Something else that both SHODAN and the Guardian have in common though goes beyond their actual script. Their ability to talk is in itself a demonstration of their power. Nobody else in Ultima had ever had a voice, if we ignore the truly appalling FM Towns version of Ultima VI that pretty much nobody has ever played anyway. In System Shock, you can collect audio logs from the dead, but the only other characters able to directly phone you up are all routinely cut off and silenced as soon as SHODAN notices. “I prefer a quiet station, thank you,” she almost yawns, with every repeated conversation being conveyed as being hard work on the part of would-be helpers.

This is largely why System Shock and Ultima VII managed to live on as the defining examples of the style.
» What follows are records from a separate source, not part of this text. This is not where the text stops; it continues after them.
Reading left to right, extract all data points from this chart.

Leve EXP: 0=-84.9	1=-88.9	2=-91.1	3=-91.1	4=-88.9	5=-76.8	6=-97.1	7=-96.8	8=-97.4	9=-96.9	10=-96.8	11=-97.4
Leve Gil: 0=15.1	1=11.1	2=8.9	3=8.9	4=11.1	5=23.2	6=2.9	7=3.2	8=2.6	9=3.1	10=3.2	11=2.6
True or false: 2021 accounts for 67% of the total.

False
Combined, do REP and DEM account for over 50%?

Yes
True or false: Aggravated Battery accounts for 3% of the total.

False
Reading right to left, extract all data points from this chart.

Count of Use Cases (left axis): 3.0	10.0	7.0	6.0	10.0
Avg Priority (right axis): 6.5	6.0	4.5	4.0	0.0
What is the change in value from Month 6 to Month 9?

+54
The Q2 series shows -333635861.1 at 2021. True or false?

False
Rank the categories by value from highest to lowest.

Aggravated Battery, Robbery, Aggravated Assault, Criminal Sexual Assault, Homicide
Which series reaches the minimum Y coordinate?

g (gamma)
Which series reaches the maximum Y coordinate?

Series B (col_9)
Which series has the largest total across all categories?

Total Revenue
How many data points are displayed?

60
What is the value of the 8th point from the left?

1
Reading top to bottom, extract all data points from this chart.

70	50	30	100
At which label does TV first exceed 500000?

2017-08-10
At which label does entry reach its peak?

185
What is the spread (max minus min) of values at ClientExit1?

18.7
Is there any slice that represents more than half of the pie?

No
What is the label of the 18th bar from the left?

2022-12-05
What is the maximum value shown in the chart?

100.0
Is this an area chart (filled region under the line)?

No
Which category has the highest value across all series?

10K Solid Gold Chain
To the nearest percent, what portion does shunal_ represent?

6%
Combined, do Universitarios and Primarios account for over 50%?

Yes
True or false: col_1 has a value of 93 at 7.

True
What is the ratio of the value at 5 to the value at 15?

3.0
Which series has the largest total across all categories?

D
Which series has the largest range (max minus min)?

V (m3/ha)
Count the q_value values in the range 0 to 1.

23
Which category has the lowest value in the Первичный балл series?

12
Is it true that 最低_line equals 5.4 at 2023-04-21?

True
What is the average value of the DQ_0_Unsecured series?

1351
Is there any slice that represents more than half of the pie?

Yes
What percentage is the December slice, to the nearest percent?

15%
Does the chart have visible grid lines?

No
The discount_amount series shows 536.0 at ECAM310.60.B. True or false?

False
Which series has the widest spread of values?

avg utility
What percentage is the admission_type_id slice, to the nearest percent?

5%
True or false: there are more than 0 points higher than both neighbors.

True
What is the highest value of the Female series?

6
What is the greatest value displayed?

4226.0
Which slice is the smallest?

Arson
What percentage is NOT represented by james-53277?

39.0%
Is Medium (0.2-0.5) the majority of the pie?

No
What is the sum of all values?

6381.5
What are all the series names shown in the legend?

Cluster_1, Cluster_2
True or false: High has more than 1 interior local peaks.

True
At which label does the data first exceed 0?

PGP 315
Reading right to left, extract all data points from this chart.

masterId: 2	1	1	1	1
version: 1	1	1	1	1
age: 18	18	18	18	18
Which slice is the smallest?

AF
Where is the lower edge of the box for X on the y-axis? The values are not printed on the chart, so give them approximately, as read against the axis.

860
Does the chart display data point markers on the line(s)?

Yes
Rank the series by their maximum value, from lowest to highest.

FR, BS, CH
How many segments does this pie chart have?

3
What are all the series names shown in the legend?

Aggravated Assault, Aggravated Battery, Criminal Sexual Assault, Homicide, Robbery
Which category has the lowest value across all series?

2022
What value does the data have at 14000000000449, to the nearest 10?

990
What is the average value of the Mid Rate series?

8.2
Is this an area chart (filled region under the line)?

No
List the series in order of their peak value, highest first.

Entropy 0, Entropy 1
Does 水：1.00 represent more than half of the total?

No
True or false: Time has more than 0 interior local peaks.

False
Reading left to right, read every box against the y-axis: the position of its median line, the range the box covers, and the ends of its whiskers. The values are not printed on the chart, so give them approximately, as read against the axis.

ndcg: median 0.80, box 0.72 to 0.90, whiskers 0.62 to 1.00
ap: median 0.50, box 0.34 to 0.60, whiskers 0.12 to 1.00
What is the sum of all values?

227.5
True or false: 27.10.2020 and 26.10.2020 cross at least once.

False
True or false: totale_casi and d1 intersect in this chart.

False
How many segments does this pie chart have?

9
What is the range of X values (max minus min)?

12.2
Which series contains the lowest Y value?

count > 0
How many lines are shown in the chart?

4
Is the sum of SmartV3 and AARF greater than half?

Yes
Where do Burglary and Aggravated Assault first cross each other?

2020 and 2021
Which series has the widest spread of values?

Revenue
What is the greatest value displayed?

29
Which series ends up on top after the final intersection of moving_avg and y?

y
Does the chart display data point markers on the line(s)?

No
The more characters capable of talking to you, the less pronounced the effect becomes and the more voice becomes, well, just what we expect characters to have. Someone butting in during, say, a Dragon Age game is just another character, or someone merely casting some kind of magic spell. Instead, voices in heads largely went the other direction, towards friendly Mission Control Voice type figures. Blackbird in Strife for instance. Red from Penumbra. All well and good, but not the same as a good old nemesis to build up a proper antagonistic relationship with. Even when the villains joined the party, as in Deus Ex or Bioshock, it took a real hook like the latter's twist to get back into the spirit that their predecessors set up.

It’s really only now that we’ve seen characters able to top these early voices – GLaDOS for instance being funny rather than cacklingly megalomaniacal, or the Narrator in The Stanley Parable. Both offer definite debts to SHODAN especially, though dial down the mad ranting for comedy – ironically, resulting in the more horror-focused bits of both games being that much scarier as a result. Hurrah for contrast!

They do however prove that there’s life in the techniques that these games used so effectively way back in the day, which is all the more important with Shock 3 finally on the way. The awesome thing about now as opposed to then is that we finally have engines and designs capable of not just covering up the lack of real complexity, but pushing both sides to create worlds that feel responsive, and villains who seem to be doing the responding. While the Guardian’s era is over, SHODAN’s could be just beginning – with real schemes, world control, and far more than just empty threats.